Playing safe ‘can be a gamble’

April 21, 2010 by  
Filed under Business

THOUSANDS of pounds of Single Payment money could be lost by farmers who make the wrong call in the annual Sterling versus Euro debate, an expert has warned.

As the deadline looms for farmers across East Anglia to decide in which currency to receive their Single Payment, the overwhelming majority will once again opt for it to be converted into Sterling.

At first it seems like a sensible, straightforward decision but it actually contains a risky gamble, according to Claire Thomas, a treasury partner in the East of England agri-business team at Clydesdale Bank.

So, why is the annual decision such a tricky one?

“Because the exchange rate used to calculate the payment is not set until the last working day of September, farmers are effectively having to gamble on how they think the global financial markets will look a further six months down the line.
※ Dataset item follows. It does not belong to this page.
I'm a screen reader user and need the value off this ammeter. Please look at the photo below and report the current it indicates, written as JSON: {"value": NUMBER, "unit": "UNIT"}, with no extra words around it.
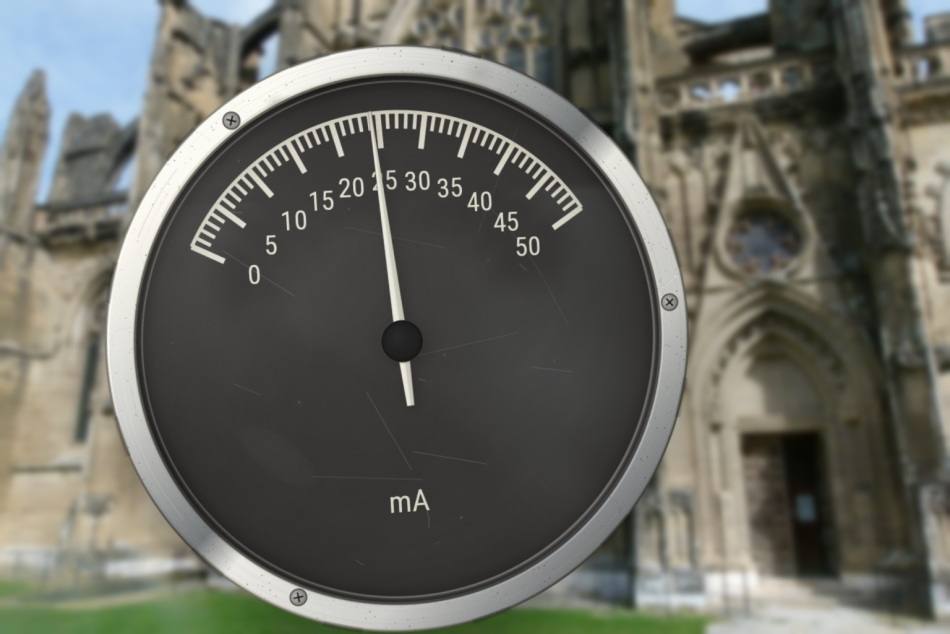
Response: {"value": 24, "unit": "mA"}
“At the moment Sterling is particularly weak against the Euro but currency rates have been very volatile and a number of factors suggest Sterling will strengthen against the Euro following the General Election in May, unless there is a hung parliament.”

The difference between the EUR/GBP exchange rate now (0.90) and our EUR/GBP exchange rate forecast for September (0.85) equates to a 5.5% movement, said Ms Thomas.

“On a payment of €100,000 that would mean a potential payment difference of £5,000, a considerable sum that any business would welcome.”

One option for farmers is to elect to receive their payment in Euros and enter into a Forward Exchange Contract for the 2010 harvest payment, and the subsequent two years if they so wish.

This allows the farmer to lock into today’s exchange rate for a future date – thereby taking control of the exchange rate for converting Euros back to Sterling instead of leaving it to chance.

The exchange happens on an agreed date or within an agreed window –and the farmer receives the benefit of today’s exchange rate.

Ms Thomas acknowledged there were exchange rate risks regardless of whether the payment was taken in Euros or Sterling.

But she added: “Forward fixing offers protection against fluctuations in the exchange rate much as a fixed-rate mortgage protects against interest rate rises. It gives you certainly over what you will receive, allowing you to budget with confidence.”